Stored items
== == ==
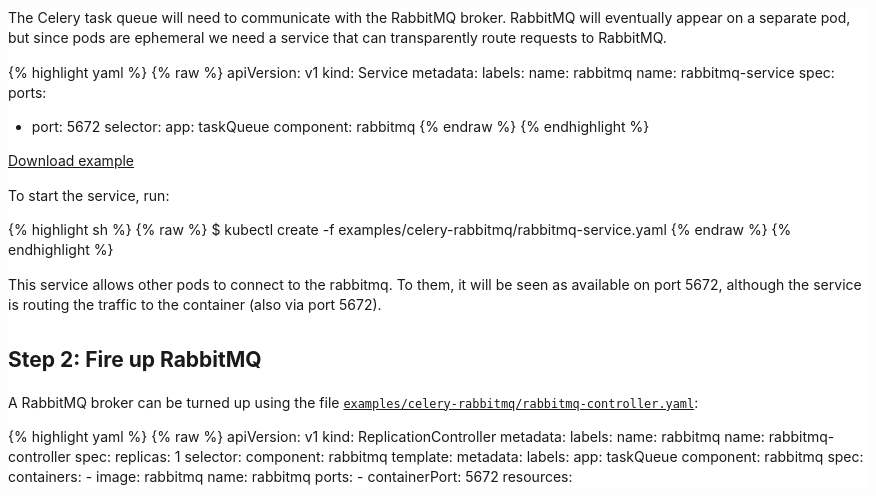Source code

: The Celery task queue will need to communicate with the RabbitMQ broker. RabbitMQ will eventually appear on a separate pod, but since pods are ephemeral we need a service that can transparently route requests to RabbitMQ.



{% highlight yaml %}
{% raw %}
apiVersion: v1
kind: Service
metadata:
  labels:
    name: rabbitmq
  name: rabbitmq-service
spec:
  ports:
  - port: 5672
  selector:
    app: taskQueue
    component: rabbitmq
{% endraw %}
{% endhighlight %}

[Download example](rabbitmq-service.yaml)


To start the service, run:

{% highlight sh %}
{% raw %}
$ kubectl create -f examples/celery-rabbitmq/rabbitmq-service.yaml
{% endraw %}
{% endhighlight %}

This service allows other pods to connect to the rabbitmq. To them, it will be seen as available on port 5672, although the service is routing the traffic to the container (also via port 5672).


## Step 2: Fire up RabbitMQ

A RabbitMQ broker can be turned up using the file [`examples/celery-rabbitmq/rabbitmq-controller.yaml`](rabbitmq-controller.yaml):



{% highlight yaml %}
{% raw %}
apiVersion: v1
kind: ReplicationController
metadata:
  labels:
    name: rabbitmq
  name: rabbitmq-controller
spec:
  replicas: 1
  selector:
    component: rabbitmq
  template:
    metadata:
      labels:
        app: taskQueue
        component: rabbitmq
    spec:
      containers:
      - image: rabbitmq
        name: rabbitmq
        ports:
        - containerPort: 5672
        resources:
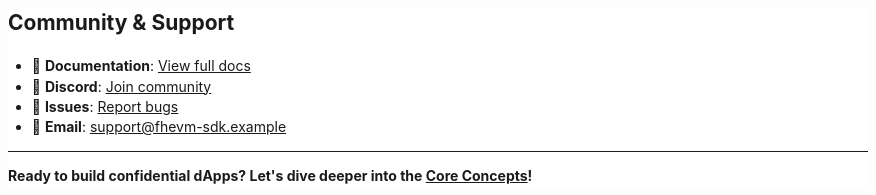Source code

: ## Community & Support

- 📖 **Documentation**: [View full docs](../README.md)
- 💬 **Discord**: [Join community](https://discord.fhe.org)
- 🐛 **Issues**: [Report bugs](https://github.com/OctaviaRoob/fhevm-react-template/issues)
- 📧 **Email**: support@fhevm-sdk.example

---

**Ready to build confidential dApps? Let's dive deeper into the [Core Concepts](./core-concepts.md)!**
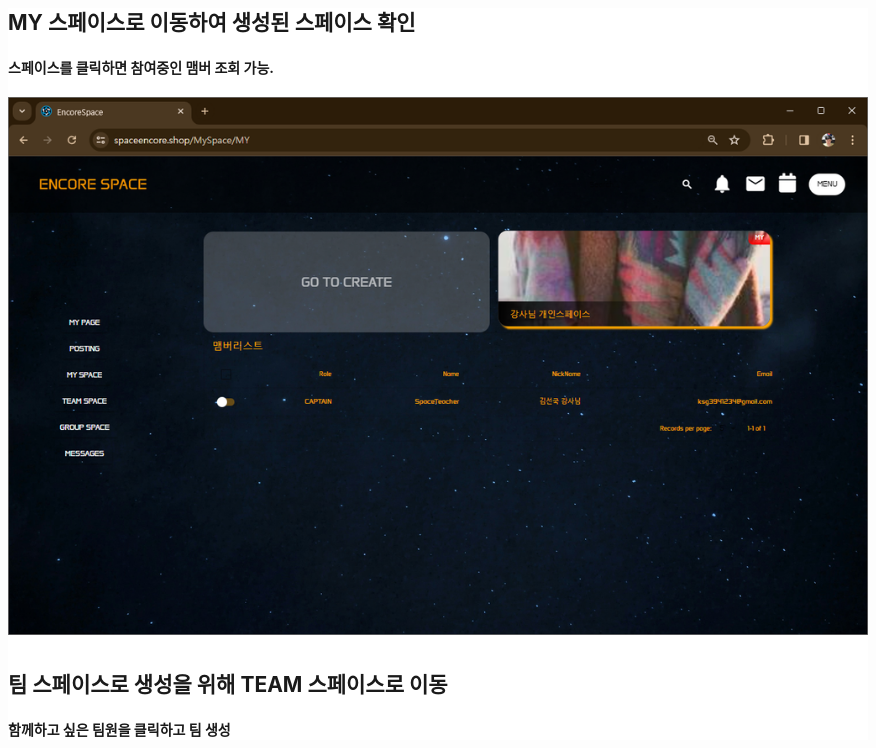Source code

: 
## MY 스페이스로 이동하여 생성된 스페이스 확인
#### 스페이스를 클릭하면 참여중인 맴버 조회 가능.
![img_16.png](/docs/ServiceTest/img/img_16.png)




## 팀 스페이스로 생성을 위해 TEAM 스페이스로 이동
#### 함께하고 싶은 팀원을 클릭하고 팀 생성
== == ==
#### Work order
List the lines of the records where "스페이스로" occurs.

#### Exercise result
## MY 스페이스로 이동하여 생성된 스페이스 확인
## 팀 스페이스로 생성을 위해 TEAM 스페이스로 이동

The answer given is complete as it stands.